Dalam wawancara video dengan Zeng Guang, mantan kepala ahli epidemiologi di Pusat Pengendalian dan Pencegahan Penyakit China, ia menyarankan orang untuk menghindari bepergian dalam waktu dua minggu setelah pemulihan COVID-19 dan membatalkan perjalanan jika ada wabah di kota asal mereka.

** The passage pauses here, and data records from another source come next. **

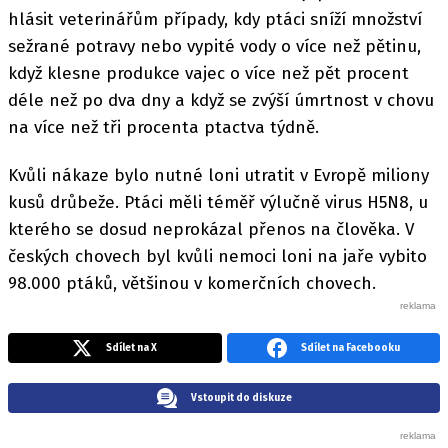
hlásit veterinářům případy, kdy ptáci sníží množství
sežrané potravy nebo vypité vody o více než pětinu,
když klesne produkce vajec o více než pět procent
déle než po dva dny a když se zvýší úmrtnost v chovu
na více než tři procenta ptactva týdně.
Kvůli nákaze bylo nutné loni utratit v Evropě miliony
kusů drůbeže. Ptáci měli téměř výlučně virus H5N8, u
kterého se dosud neprokázal přenos na člověka. V
českých chovech byl kvůli nemoci loni na jaře vybito
98.000 ptáků, většinou v komerčních chovech.
Sdílet na X
Sdílet na Facebooku
Vstoupit do diskuze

Organisasi Kesehatan Dunia (WHO), di sisi lain, telah memperingatkan bahwa statistik resmi pemerintah China dianggap tidak menunjukkan dampak yang sebenarnya dari wabah, baru-baru ini. Kabinet China mengatakan pada pekan lalu bahwa pihaknya akan meningkatkan distribusi obat-obatan dan memenuhi permintaan dari institusi kesehatan, panti jompo, dan daerah pedesaan selama Tahun Baru Imlek, lapor media pemerintah.
China telah beralih ke definisi yang lebih sempit tentang kematian akibat COVID-19. Rumah duka dan rumah sakit mengatakan mereka kewalahan, tapi pihak berwenang telah melaporkan lima atau lebih sedikit kematian sehari sejak berakhirnya pembatasan nol-COVID.